4. Its evangelical motive and single aim. He looks to Calvary, and sees there the grand incentive to all virtue. The influence under which he acts is not the temporary excitement of sympathetic feeling, nor the sentimental emotion of a poetic generosity, nor the feverish thirst for distinction and applause, nor the mere mechanical habit of doing as others have done; but it is a Divine influence — a motive which comes fresh into his bosom from the fount of all purity and grace, and which instigates not to a fitful, but to a persevering — not to an indolent, but to an indefatigable — not to a self-complacent, but to a self-denying exercise of that "pure religion which is to visit the fatherless and widows in their affliction, and to keep himself unspotted from the world." He who from such a principle engages in offices of brotherly kindness and charity never arrogates to himself the glory, but ascribes it all to God.

II. HIS REWARD.

1. The exercise of benevolence naturally conciliates esteem. All virtuous conduct is deemed honourable; but men ever reserve their best eulogiums for the disinterested benefactors of their kind.

2. The inspired writers in repeated instances speak of it as part at least of a good man's singular felicity that his name shall be followed with blessings, and the remembrance of his piety be cherished when he has entered upon his everlasting rest.

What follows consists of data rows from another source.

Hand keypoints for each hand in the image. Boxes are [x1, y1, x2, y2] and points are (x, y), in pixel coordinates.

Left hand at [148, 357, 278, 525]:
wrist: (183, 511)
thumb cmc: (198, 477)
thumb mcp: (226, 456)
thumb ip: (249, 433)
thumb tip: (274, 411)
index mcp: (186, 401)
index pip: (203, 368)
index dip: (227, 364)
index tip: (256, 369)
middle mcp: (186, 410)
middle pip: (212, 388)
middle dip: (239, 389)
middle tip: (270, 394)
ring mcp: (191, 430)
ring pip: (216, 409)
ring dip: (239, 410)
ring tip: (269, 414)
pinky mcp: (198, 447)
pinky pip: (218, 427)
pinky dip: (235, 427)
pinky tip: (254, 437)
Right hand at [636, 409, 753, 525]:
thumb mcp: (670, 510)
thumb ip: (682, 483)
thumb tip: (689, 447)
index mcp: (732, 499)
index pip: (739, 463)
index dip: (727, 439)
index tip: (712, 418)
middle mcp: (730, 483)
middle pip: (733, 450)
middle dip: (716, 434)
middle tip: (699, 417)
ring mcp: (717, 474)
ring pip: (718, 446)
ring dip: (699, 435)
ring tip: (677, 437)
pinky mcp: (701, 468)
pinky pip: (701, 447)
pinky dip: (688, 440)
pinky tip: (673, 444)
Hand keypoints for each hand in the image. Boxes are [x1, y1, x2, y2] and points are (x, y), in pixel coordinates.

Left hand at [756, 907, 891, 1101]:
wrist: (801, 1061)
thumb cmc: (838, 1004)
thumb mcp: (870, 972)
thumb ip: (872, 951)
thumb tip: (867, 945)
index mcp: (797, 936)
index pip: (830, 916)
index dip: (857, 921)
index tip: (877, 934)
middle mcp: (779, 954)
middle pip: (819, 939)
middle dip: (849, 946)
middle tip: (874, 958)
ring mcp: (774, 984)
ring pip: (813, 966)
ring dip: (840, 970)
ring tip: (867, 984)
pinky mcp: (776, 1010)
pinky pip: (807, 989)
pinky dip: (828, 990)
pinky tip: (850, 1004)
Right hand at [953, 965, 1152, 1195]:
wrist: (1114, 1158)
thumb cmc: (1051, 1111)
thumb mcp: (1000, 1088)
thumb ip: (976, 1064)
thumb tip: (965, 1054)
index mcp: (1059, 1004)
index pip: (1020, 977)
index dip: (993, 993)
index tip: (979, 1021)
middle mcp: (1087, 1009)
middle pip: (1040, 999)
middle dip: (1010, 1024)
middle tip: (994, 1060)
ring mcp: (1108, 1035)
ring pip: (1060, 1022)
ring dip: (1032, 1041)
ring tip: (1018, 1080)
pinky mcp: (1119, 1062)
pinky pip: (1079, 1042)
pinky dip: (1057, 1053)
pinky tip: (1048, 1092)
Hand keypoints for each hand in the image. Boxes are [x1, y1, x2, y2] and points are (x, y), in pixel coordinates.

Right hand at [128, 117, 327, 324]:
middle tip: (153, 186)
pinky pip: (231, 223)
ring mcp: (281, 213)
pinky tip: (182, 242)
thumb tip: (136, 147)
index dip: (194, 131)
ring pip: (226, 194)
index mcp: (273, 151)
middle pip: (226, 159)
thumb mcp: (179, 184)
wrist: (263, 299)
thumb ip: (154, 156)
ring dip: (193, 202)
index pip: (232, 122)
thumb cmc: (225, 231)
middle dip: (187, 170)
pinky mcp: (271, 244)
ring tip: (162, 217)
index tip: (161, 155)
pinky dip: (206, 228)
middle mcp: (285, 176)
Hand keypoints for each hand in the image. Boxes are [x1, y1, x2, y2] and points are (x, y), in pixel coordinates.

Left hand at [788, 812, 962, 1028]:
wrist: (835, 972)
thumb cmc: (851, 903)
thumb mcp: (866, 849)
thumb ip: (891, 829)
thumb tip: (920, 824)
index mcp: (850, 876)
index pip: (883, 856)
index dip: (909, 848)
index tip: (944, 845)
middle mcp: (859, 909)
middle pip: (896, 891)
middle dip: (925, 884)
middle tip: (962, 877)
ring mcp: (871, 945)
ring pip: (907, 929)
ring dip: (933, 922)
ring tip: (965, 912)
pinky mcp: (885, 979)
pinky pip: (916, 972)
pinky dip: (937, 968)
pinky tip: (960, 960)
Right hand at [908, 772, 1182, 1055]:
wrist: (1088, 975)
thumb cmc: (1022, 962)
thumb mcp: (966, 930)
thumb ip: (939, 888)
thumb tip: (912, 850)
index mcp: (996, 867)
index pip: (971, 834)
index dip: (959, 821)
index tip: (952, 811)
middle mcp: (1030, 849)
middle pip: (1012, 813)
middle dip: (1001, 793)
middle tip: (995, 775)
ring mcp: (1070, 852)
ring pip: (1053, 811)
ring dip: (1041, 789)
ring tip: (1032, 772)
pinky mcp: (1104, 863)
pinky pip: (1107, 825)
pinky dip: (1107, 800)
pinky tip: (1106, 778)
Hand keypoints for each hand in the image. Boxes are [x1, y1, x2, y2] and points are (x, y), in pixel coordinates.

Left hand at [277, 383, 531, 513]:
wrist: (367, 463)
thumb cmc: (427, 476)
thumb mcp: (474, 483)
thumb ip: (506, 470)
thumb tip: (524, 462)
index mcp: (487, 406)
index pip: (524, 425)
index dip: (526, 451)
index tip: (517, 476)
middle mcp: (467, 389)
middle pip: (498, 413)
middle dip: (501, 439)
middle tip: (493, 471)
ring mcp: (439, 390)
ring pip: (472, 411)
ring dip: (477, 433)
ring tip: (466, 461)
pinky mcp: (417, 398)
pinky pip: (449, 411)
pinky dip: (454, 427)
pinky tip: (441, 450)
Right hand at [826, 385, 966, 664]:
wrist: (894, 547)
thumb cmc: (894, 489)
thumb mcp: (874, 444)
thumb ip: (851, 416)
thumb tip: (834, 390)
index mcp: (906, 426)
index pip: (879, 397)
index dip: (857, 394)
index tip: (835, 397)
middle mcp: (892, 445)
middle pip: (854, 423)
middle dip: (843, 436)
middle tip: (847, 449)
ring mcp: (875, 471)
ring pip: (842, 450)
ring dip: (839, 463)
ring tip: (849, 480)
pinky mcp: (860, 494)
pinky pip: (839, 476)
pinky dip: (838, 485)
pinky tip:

3. The chief part of that reward which it pleases God to bestow upon Christian beneficence is reserved for another world. Little as we know of that future state of being upon which we enter at death, we are left in no doubt of the fact, that it will be to every man a state of misery or of happiness, according to the manner in which he shall have spent this present probationary season on earth. They, consequently, who, "by patient continuance in well-doing, are seeking for glory, honour, and immortality," shall not find themselves disappointed at last.

(E. Steane.).



Parallel Verses
KJV: He hath dispersed, he hath given to the poor; his righteousness endureth for ever; his horn shall be exalted with honour.

WEB: He has dispersed, he has given to the poor. His righteousness endures forever. His horn will be exalted with honor.